*PROBLEMS*:
1) Answer these questions using the text about mistletoe:
(a) What does it mean for mistletoe to be semiparasitic?
(b) Besides mistletoe overtaking a tree, what other factors can lead to the host tree being killed?
(c) What does the text say is left when we peel back the clothes, the job, the makeup, the hair, and the houses and cars we own?
2) Write a continuation of the post about mistletoe and managing your brain, picking up after its last sentence.

Ho ho, the mistletoe
Have you ever seen mistletoe growing organically? Like, in the wild?
I have. A few years ago, I started noticing bunches of green in the branches of trees that had recently lost their leaves. I had no idea what it was, so I started asking around. One friend told me it was mistletoe.
We never hung mistletoe in my house, and despite the many songs about the plant, I’d never been caught under the mistletoe at anyone’s house…ever. I got curious about it. I spent a little time researching. I’ll tell you what I’ve learned.
Mistletoe is semiparasitic, which means it can make its own food, but it also relies a bit on the host tree for water and nutrients.
It can be harmful to trees, but because it usually grows so slowly, it is rarely an immediate threat. Most trees can handle a little mistletoe here and there.
If mistletoe overtakes a tree, it can stunt growth or even kill its host if other factors like drought or extreme heat or cold are present.
Stay with me for a minute. This is not a blog for arbor enthusiasts.
So who cares about mistletoe?
Well, I do. I think it’s so interesting to see what appears when the leaves fall. You cannot clearly see the mistletoe until those branches are bare. Compare yourself to the tree. What is under our leaves? When we peel back the clothes, the job, the makeup, the hair, the house(s) and car(s) we own…what appears? What is left?
Our brain.
Managing your brain is a skill, and it is one that we need to learn and practice. We have so many thoughts during the day, and most of us aren’t paying attention to any of them. And yet, they are ever-present. Sometimes, our brain will use our experiences in our life to “prove” our thoughts true. Things like forgetting a dentist appointment means we are stupid, or dropping and breaking a favorite bowl means we are worthless, or even that a few burnt dinners mean that we are a bad mother. See how a mismanaged brain can be problematic—parasitic, even?
All people have thoughts that don’t serve them now and again. We beat ourselves up for missing a deadline, or for yelling at our kids (AGAIN!). We can handle a little of this. But when we start to let our brains go wild, and our thoughts spiral wildly out of control without any management at all, our personal growth is stunted.

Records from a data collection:
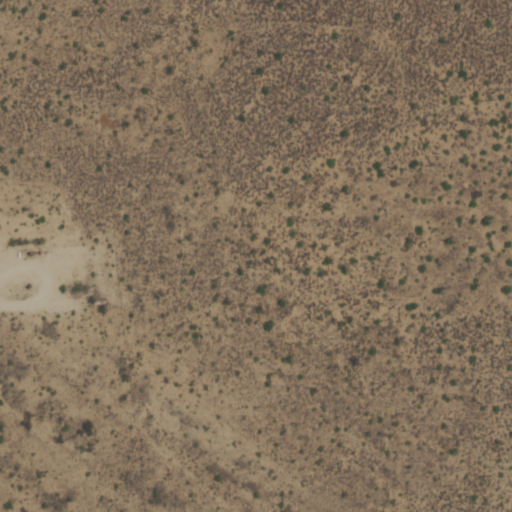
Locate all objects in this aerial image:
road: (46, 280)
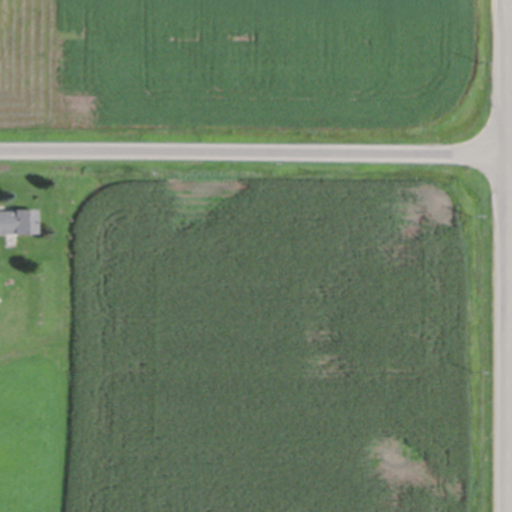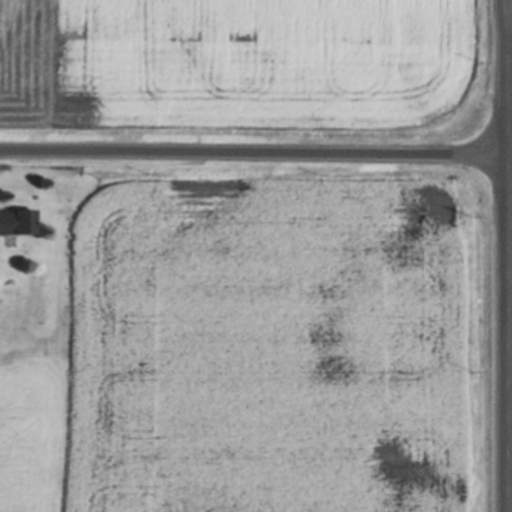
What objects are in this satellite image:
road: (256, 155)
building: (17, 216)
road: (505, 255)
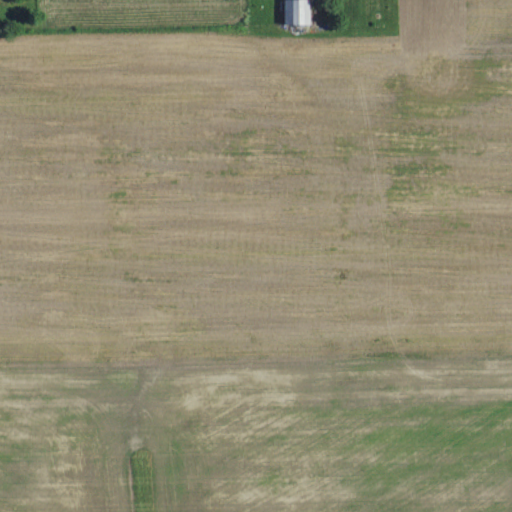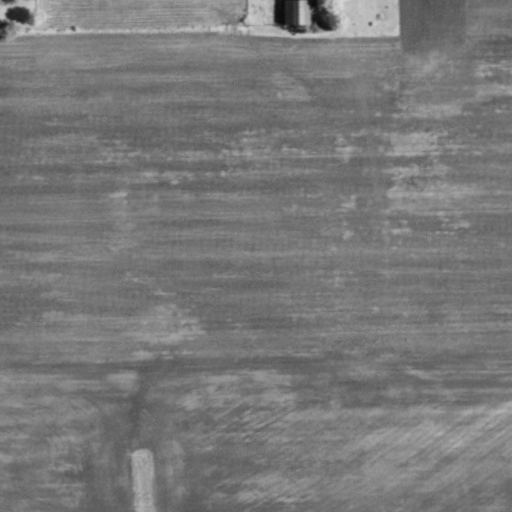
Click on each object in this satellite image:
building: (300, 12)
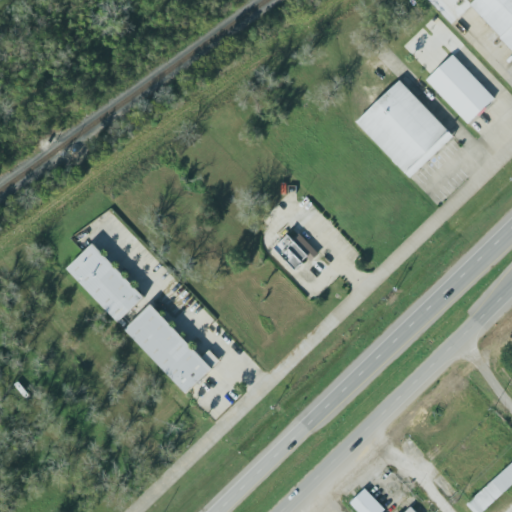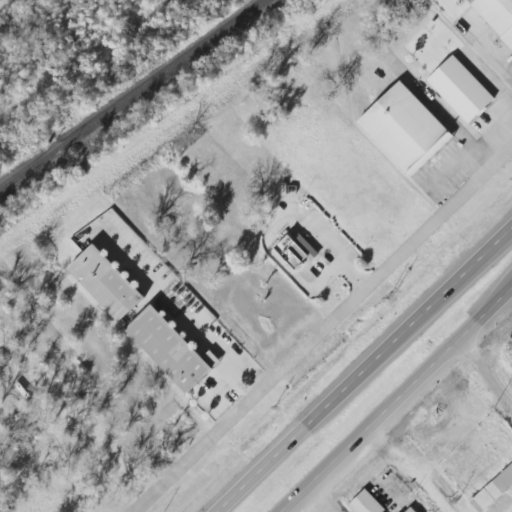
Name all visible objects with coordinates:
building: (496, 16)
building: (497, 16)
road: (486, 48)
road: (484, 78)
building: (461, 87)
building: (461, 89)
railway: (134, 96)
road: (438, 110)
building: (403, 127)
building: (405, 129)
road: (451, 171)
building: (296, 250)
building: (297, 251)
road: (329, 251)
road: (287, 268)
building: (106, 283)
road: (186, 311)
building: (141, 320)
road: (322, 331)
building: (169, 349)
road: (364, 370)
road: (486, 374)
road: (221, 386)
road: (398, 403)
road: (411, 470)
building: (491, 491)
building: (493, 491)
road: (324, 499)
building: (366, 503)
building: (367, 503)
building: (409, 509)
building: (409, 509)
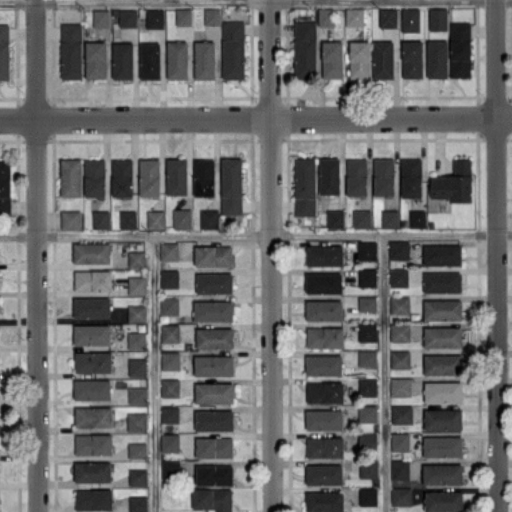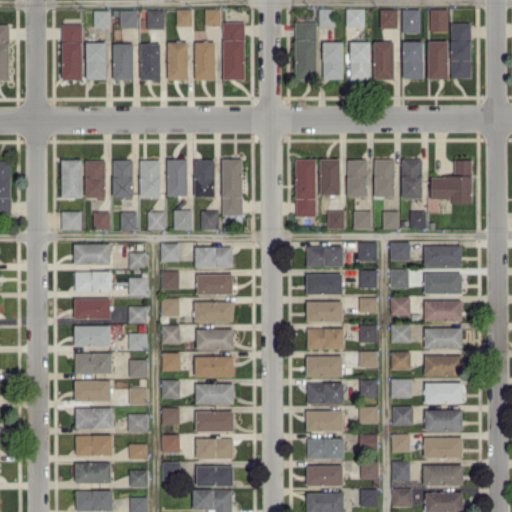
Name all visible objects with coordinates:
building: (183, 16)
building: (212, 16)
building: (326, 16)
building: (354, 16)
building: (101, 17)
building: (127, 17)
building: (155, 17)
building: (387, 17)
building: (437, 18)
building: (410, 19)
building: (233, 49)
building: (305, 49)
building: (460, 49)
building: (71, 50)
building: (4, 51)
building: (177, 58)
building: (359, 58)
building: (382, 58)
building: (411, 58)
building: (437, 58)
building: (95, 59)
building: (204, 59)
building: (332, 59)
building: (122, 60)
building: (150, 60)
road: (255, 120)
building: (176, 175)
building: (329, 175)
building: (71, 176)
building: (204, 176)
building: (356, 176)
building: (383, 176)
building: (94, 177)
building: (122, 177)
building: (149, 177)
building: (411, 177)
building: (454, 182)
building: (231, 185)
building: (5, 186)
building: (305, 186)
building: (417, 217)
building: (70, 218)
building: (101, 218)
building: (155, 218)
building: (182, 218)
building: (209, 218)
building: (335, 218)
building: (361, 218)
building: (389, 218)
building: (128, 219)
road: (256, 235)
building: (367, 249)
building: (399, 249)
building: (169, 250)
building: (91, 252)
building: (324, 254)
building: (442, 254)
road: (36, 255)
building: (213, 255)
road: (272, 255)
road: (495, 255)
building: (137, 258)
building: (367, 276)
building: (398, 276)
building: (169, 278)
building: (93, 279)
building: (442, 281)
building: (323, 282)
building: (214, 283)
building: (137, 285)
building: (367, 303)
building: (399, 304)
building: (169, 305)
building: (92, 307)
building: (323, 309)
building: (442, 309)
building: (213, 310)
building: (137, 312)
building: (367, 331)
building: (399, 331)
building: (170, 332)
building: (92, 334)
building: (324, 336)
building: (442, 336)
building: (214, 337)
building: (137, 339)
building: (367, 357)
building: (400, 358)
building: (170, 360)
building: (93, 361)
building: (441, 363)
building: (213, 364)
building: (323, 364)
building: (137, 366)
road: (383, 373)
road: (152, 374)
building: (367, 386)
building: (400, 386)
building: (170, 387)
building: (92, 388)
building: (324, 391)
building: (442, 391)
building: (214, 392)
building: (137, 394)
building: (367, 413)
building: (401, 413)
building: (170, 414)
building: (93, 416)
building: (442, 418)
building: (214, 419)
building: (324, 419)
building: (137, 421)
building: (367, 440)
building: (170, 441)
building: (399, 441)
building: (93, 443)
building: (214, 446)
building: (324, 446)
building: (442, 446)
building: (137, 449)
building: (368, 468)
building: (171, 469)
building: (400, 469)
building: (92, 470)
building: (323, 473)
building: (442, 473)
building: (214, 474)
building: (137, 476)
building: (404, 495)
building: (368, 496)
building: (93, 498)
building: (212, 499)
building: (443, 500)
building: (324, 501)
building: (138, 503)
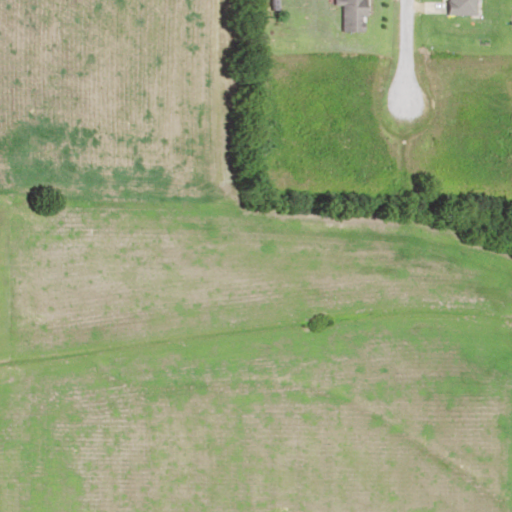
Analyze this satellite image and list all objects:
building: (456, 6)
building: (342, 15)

*SOLVED TASKS*:
1)
(a) It can make its own food, but it also relies a bit on the host tree for water and nutrients.
(b) Drought, or extreme heat or cold.
(c) Our brain.

2)
This has happened to me more that once, unfortunately.
Six years ago, Annie was in first grade. The week of her first grade program had arrived, and she was giddy with anticipation. She reminded me all week what day the program was being held and what time we needed to leave. Her excitement was palpable. Life was so busy at this time, and my mind often felt like a jumbled mess. Thursday came, and I was feeling great. Dinner was done, my little girls were in the bath, and they were getting to bed on time! Woo-hoo! Annie looked up at me from the bathtub and asked what time the program started?
Oh no.
I had completely forgotten her program! It was 6:45, and the show had been going since 6 pm. I lost it. A massive sob escaped my lips, and I dropped to the floor.
“Oh, I’m so sorry. I forgot. I’m so sorry. I can’t believe it. You missed it, Annie.”
I cried, and cried, and cried some more. I cried all week long, actually. My thoughts about myself were brutal. I went from a great mom to a despicable one in a few hours, all because I had thoughts about forgeting a first grade program! I was a mess, and I stayed a mess. The guilt and shame were incredibly powerful, and I wondered if they would ever leave? I remained in a state of despair for a long time. I pulled back from friends and my family. I went through the motions of my life, but I was a shell of a mother. I was unreachable. The negative thoughts in my brain had completely taken over my life. My personal growth stopped. My vigor for life was gone.
The mistletoe had overtaken the tree.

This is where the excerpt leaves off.